• **EXERCISE OBJECTIVE**: Rewrite the article on psychiatric bed shortages for inmates from "The lack of" up to and including "to get treatment.", changing every instance of "state hospital" to "state psychiatric hospital".
──────── SELECTED EXCERPT
Lawmakers are pledging to address the shortage of mental health beds for inmates court ordered to residential psychiatric treatment during the 2018 general assembly session.
The lack of state hospital treatment beds — an issue which has been inadequately addressed for years — has resulted in defendants in need of psychiatric treatment being held in jails for weeks awaiting a bed.
An article from The Washington Post reports that funding, staffing, and the wait time in jail before transfer to a state hospital will all be tackled by the legislature. Additionally the governor’s 2019 fiscal budget will include money for more beds.
Long waits for treatment for such inmates have been a persistent problem in Maryland and across the country. A 2016 survey of 25 states by the Treatment Advocacy Center, a nonprofit based in Arlington, found that 1,956 inmates with serious mental illnesses were waiting for beds in psychiatric hospitals after being ordered by a court to get treatment.
Advocates and correctional officers attribute the long waits to more people with mental illnesses being arrested and state officials shifting resources away from psychiatric hospital beds. The wait list tends to grow during the summer and drop during the winter.
Earlier this year, a judge held Department of Health officials in contempt of court for failing to adequately address the crisis. The Department of Health has been working on increasing the number of mental health treatment beds and reorganizing their internal structure for managing the court ordered placements. As the Post article notes the waitlist for a bed has dropped from a high of 84 when that lawsuit was filed, to 14 as of December 2017.
────────────────
──────── GIVEN RECORDS
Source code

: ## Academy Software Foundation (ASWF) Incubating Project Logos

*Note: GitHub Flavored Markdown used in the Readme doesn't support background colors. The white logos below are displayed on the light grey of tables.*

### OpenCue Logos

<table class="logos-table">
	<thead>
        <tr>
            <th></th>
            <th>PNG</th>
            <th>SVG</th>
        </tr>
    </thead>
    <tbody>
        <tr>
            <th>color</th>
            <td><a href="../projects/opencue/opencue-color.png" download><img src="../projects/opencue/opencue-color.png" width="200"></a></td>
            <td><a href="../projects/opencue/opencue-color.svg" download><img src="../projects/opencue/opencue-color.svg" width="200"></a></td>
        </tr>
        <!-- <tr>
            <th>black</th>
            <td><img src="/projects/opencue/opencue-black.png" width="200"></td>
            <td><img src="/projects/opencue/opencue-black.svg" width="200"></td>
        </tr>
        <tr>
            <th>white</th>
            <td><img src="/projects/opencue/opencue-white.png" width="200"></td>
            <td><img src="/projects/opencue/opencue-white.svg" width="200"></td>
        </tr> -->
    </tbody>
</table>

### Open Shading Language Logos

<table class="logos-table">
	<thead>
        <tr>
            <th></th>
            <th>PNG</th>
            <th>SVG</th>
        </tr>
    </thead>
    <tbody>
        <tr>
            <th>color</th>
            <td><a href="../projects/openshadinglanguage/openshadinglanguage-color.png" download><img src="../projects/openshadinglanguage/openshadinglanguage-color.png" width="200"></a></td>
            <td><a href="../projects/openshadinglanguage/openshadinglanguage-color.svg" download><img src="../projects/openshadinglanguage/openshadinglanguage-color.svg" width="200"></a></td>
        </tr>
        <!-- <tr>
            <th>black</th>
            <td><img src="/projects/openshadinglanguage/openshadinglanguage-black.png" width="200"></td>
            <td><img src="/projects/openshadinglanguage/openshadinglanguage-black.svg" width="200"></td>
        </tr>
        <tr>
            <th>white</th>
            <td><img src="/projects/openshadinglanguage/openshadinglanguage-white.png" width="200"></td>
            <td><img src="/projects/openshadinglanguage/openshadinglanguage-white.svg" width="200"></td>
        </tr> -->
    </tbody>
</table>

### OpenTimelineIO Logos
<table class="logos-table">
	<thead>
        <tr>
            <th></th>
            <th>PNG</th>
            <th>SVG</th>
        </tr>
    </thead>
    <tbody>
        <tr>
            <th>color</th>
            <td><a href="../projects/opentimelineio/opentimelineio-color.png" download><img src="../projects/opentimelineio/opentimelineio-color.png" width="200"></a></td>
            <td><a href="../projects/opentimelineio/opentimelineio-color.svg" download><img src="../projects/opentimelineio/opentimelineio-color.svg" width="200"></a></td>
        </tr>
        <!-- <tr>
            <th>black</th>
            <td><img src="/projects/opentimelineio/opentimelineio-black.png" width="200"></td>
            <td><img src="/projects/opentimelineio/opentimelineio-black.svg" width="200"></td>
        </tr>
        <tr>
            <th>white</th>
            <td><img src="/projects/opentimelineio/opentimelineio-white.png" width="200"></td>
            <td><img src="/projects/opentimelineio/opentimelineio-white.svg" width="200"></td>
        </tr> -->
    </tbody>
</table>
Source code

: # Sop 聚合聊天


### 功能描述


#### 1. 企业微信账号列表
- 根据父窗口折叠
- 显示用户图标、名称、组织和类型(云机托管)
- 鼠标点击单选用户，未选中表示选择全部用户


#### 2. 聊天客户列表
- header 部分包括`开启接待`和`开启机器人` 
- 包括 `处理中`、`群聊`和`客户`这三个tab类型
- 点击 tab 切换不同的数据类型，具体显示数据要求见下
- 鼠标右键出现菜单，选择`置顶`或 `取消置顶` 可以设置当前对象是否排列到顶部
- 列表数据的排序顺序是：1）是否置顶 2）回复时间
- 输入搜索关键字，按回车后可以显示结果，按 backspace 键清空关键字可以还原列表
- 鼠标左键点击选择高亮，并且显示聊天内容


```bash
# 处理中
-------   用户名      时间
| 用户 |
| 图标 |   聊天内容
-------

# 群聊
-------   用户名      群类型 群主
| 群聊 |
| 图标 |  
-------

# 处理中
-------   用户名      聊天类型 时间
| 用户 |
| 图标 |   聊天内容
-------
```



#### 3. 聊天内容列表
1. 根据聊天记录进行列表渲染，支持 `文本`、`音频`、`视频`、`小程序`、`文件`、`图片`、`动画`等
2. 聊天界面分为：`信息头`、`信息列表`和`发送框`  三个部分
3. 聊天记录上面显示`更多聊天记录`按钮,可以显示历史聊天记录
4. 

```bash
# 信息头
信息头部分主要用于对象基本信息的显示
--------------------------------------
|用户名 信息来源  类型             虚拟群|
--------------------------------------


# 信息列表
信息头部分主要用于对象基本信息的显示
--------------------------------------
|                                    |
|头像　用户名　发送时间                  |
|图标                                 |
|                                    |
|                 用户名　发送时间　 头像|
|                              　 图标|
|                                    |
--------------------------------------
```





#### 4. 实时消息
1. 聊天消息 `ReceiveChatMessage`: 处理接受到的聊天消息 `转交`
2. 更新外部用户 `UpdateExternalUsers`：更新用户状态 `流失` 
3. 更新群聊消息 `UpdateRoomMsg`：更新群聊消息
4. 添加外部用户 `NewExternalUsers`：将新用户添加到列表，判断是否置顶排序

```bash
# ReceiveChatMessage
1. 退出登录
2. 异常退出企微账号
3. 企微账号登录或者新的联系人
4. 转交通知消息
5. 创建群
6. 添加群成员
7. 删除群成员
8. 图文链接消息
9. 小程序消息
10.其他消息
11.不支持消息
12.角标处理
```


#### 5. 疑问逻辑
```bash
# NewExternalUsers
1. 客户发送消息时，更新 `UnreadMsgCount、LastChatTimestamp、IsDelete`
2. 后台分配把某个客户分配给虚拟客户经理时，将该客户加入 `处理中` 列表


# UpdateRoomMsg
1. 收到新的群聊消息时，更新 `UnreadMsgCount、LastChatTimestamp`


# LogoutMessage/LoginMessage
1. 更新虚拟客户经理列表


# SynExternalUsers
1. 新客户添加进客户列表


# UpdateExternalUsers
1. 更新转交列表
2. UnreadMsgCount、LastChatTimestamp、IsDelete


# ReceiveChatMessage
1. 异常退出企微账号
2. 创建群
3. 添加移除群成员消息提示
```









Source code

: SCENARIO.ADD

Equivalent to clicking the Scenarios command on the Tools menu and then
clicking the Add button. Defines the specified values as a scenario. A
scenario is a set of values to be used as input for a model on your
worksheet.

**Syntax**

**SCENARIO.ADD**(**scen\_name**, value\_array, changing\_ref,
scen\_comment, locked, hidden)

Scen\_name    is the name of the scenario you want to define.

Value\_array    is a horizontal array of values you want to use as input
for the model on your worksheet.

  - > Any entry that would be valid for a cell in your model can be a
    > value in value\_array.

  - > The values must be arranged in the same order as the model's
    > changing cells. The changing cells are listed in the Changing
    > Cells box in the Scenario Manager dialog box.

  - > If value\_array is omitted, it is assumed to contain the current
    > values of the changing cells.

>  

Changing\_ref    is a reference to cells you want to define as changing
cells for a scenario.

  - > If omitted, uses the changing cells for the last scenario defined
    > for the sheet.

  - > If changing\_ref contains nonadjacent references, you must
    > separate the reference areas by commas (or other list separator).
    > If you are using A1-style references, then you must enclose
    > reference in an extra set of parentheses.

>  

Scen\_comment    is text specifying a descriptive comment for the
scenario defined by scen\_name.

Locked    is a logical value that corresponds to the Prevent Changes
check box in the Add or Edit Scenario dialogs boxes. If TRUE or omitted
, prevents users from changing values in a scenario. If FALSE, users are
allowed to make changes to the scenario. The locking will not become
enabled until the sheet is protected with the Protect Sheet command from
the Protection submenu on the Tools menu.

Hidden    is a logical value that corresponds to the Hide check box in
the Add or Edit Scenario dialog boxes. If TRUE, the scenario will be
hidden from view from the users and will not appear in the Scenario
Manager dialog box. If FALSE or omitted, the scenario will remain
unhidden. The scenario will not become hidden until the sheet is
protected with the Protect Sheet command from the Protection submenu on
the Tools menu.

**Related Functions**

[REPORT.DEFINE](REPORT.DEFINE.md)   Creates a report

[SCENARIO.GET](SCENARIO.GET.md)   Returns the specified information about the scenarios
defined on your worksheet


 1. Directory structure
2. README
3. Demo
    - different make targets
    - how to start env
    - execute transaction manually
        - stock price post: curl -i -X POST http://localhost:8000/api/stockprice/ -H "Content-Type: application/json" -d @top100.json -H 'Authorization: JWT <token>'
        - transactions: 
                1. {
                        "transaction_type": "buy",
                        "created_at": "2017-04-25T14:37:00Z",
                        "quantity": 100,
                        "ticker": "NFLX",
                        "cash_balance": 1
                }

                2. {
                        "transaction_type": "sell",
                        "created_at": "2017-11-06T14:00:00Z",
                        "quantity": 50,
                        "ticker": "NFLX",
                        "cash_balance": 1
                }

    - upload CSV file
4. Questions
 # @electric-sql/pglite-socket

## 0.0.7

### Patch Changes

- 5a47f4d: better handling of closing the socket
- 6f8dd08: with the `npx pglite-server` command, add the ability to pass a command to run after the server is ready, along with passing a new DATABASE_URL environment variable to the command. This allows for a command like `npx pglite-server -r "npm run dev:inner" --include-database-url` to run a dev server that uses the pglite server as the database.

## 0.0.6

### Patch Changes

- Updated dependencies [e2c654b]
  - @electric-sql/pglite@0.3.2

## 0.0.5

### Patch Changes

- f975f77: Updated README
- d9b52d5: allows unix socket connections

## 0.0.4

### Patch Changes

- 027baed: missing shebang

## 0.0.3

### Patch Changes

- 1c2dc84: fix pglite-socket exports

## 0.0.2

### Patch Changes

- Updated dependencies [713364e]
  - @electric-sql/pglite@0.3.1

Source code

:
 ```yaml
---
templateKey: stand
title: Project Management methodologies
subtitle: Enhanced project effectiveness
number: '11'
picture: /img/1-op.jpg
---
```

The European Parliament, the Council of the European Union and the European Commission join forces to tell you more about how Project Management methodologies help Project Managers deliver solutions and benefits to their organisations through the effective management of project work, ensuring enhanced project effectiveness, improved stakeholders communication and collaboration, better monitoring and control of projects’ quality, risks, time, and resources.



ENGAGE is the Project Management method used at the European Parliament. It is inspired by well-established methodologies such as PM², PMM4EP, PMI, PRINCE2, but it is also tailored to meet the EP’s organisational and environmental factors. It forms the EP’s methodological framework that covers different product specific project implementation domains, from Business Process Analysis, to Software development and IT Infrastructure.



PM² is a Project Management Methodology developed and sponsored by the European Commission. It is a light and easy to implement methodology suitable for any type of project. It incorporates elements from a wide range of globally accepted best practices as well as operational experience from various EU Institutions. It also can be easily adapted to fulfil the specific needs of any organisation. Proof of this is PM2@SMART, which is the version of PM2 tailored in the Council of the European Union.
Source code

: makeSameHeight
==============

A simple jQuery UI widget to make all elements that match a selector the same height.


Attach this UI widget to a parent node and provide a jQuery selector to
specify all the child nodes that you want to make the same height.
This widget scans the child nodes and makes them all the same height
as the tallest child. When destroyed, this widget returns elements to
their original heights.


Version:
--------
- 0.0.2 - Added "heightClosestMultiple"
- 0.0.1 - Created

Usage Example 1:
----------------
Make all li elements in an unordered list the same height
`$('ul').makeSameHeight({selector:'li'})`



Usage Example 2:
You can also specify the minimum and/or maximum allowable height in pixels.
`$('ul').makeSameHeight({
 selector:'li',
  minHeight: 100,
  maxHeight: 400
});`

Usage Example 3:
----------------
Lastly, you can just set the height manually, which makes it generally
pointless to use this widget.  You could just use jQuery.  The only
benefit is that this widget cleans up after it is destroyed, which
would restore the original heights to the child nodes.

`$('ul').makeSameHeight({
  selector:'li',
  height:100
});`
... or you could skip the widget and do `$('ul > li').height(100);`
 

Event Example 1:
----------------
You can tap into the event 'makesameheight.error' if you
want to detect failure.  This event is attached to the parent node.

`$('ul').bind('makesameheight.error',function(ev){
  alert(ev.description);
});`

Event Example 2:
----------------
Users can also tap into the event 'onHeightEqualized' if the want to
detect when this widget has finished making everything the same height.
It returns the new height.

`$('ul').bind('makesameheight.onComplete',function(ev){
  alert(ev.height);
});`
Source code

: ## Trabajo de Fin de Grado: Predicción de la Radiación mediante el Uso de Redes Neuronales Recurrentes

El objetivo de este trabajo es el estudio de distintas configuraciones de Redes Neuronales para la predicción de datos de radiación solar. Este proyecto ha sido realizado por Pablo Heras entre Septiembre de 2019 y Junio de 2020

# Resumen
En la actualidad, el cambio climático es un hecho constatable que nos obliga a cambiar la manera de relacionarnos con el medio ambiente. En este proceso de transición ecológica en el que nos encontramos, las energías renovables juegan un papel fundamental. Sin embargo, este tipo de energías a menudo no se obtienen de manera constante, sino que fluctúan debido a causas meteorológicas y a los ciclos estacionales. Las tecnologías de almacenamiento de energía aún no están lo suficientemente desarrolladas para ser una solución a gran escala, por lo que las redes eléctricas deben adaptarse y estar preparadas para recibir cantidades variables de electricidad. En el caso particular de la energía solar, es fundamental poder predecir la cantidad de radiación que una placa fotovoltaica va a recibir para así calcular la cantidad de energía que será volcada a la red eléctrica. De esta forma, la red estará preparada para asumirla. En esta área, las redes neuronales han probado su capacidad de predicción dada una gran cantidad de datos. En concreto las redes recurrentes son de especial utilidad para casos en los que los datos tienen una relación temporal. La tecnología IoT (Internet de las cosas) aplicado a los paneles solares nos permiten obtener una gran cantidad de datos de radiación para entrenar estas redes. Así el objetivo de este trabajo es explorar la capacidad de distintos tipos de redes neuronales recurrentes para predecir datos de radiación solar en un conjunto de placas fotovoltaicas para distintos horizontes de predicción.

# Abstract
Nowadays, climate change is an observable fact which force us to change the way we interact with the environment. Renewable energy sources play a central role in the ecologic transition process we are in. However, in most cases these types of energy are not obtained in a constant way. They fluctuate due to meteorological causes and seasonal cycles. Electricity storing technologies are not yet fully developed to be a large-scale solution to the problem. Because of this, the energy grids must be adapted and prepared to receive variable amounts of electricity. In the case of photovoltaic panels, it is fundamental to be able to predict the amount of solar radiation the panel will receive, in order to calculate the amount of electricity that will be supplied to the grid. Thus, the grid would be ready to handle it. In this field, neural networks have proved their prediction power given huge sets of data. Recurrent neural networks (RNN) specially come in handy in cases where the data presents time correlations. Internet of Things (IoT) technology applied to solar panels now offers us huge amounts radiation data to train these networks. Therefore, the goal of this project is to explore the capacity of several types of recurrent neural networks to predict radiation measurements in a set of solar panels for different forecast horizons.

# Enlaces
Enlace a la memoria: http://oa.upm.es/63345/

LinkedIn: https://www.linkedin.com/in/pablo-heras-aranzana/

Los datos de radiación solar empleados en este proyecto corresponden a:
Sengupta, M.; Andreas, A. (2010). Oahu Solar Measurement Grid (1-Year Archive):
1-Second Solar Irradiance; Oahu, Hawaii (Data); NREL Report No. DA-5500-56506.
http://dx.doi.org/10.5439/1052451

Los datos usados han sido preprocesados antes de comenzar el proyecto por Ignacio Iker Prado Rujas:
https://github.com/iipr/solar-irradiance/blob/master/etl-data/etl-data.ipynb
────────────────
• **RESULT FOR THIS TASK**:
The lack of state psychiatric hospital treatment beds — an issue which has been inadequately addressed for years — has resulted in defendants in need of psychiatric treatment being held in jails for weeks awaiting a bed.
An article from The Washington Post reports that funding, staffing, and the wait time in jail before transfer to a state psychiatric hospital will all be tackled by the legislature. Additionally the governor’s 2019 fiscal budget will include money for more beds.
Long waits for treatment for such inmates have been a persistent problem in Maryland and across the country. A 2016 survey of 25 states by the Treatment Advocacy Center, a nonprofit based in Arlington, found that 1,956 inmates with serious mental illnesses were waiting for beds in psychiatric hospitals after being ordered by a court to get treatment.